結論:声の指導に国家資格はなく、あるのは民間の認定や学びです
ボイストレーナーに、国の資格はありません。だれでも名乗ることができます。代わりにあるのが、民間の認定や、さまざまな学びの種類です。中身を知ってから選ぶことが大切です。
まず知っておきたいこと
声の指導は、医療のように体へ直接かかわる仕事とは、制度のあつかいがちがいます。だから、国が定める資格がありません。

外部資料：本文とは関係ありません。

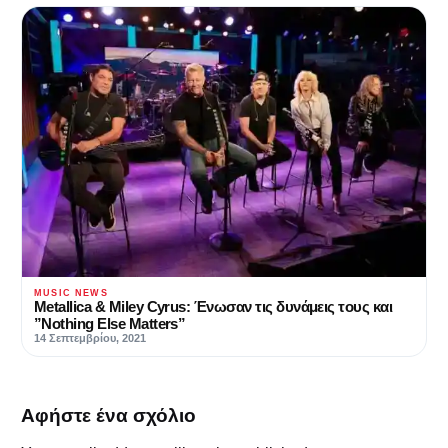
MUSIC NEWS
Metallica & Miley Cyrus: Ένωσαν τις δυνάμεις τους και
”Nothing Else Matters”
14 Σεπτεμβρίου, 2021
Αφήστε ένα σχόλιο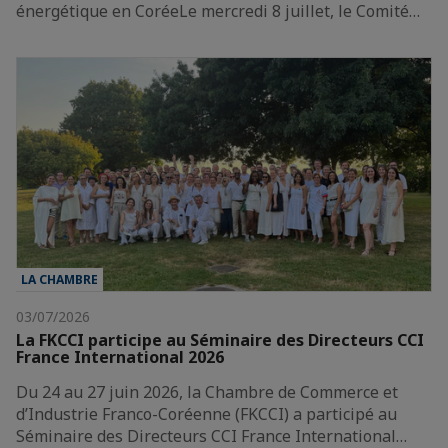
énergétique en CoréeLe mercredi 8 juillet, le Comité…
LA CHAMBRE
03/07/2026
La FKCCI participe au Séminaire des Directeurs CCI
France International 2026
Du 24 au 27 juin 2026, la Chambre de Commerce et
d’Industrie Franco-Coréenne (FKCCI) a participé au
Séminaire des Directeurs CCI France International…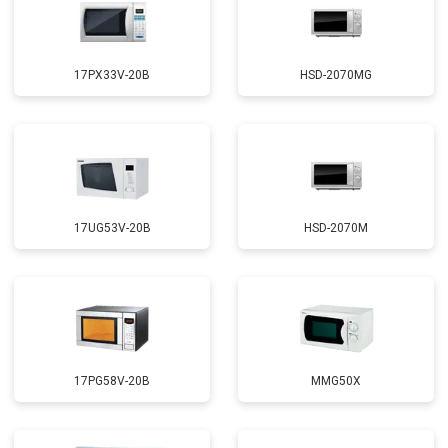
17PX33V-20B
HSD-2070MG
17UG53V-20B
HSD-2070M
17PG58V-20B
MMG50X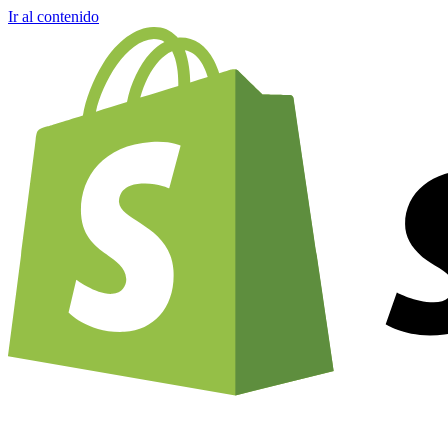
Ir al contenido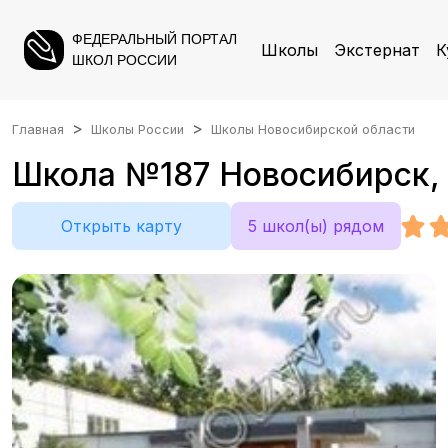
ФЕДЕРАЛЬНЫЙ ПОРТАЛ
Школы
Экстернат
К
ШКОЛ РОССИИ
Главная
Школы России
Школы Новосибирской области
Школа №187 Новосибирск, г
Открыть карту
5 школ(ы) рядом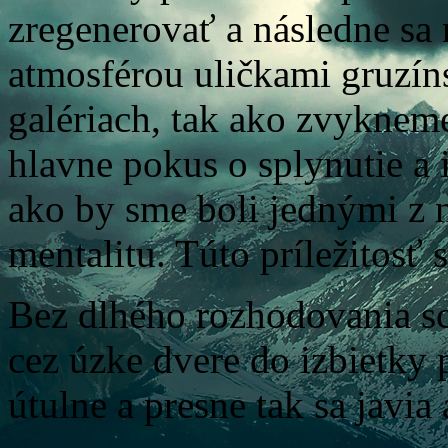
zregenerovať a následne sa
atmosférou uličkami gruzín
galériach, tak ako zvykneme
hlavne pokus o splynutie a 
ako by sme boli jednými z n
mentalitu. Túto príležitosť
Bez dlhého rozhodovania s
cez úzke dvere do izbietky
útulne a presne tak sa javia a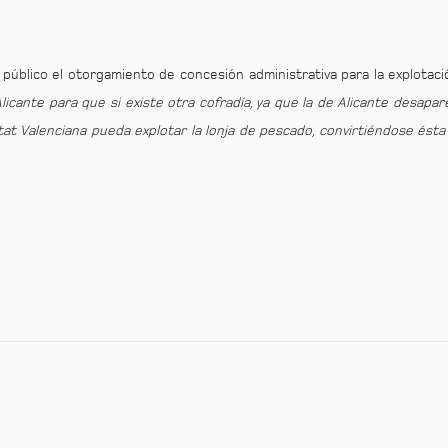
público el otorgamiento de concesión administrativa para la explotac
licante para que si existe otra cofradía, ya que la de Alicante desapa
at Valenciana pueda explotar la lonja de pescado, convirtiéndose ésta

ここで大事なのは、ひとつです。「これさえ取れば国が認める」という資格は、存在しません。そう言いきる宣伝には、気をつけてください。
学びには、いくつかの種類があります
声の指導を学ぶ道は、ひとつではありません。おもに、つぎのような種類があります。
- 短い講座やセミナー — 数時間から数日で学びます。入り口を知るのに向きます。
- 通信や動画の講座 — 自分のペースで進められます。続け方は本人しだいです。
- 教室に通う形 — 先生から直接、声をみてもらえます。
- 半年など長めのプログラム — 発声のしくみから教え方まで、順を追って学びます。
どれがよい、わるい、ではありません。学ぶ深さがちがうだけです。
中身を見分ける3つの目
肩書きの名前より、何を、どれだけ学ぶかで選びましょう。つぎの3つを確かめると、ちがいが見えます。
- 発声のしくみを、根きょにもとづいて学べるか
- 教え方まで、実さいに練習できるか
- 学んだあとも、相談できる場があるか
この3つがそろう学びは、長く役に立ちます。
認定は「学んだ証」になります
民間の認定や、修了の記録は「ここまで学んだ」という証になります。生徒さんが先生を選ぶとき、安心の材料になります。
ただし、認定そのものが仕事や収入を約束するわけではありません。中身(学びと実力)が先、証はあと。この順番をわすれないことが大切です。
健康にかかわる学びは、線引きを
声は体の一部です。だから、痛みやのどの不調をあつかう学びには、線引きがいります。
指導者は、医療の診断をする人ではありません。生徒さんに痛みや強い不調があるときは、「専門の機関へ相談を」と伝えるのが、正しい役わりです。これを教える講座は、信頼できます。
教える人にとって役立つこと
学びの種類を知っておくと、教える側になったとき、自分の言葉で説明できます。
「私はこういう学び方をして、ここまで身につけました」。そう正直に話せる先生は、信頼されます。ありもしない資格を口にする必要は、まったくありません。学んだことを、ありのまま伝える。それが、いちばん強い裏づけになります。
まとめと、次の一歩
国家資格はなくても、学ぶ道はたくさんあります。大切なのは、中身を見て、自分に合うものを選ぶことです。
「どの学び方が自分に合うかな」と感じたら、適性診断で確かめてみてください。
よくある質問
- ボイストレーナーの国家資格はありますか?
- ありません。声の指導は、国が資格を定めている仕事ではないからです。だれでも名乗れます。だからこそ、何を学んだかが信頼の分かれ目になります。
- 民間の認定は、取る意味がありますか?
- 中身しだいです。発声のしくみや教え方を、しっかり学べるものなら力になります。短い期間で名前だけ得るものは、効果が限られます。学ぶ深さで選びましょう。
- どの学び方を選べばいいですか?
- 肩書きの名前ではなく、何をどれだけ学ぶかで選びます。しくみ・教え方・学んだあとの相談先。この3つがそろう学びが、長く役に立ちます。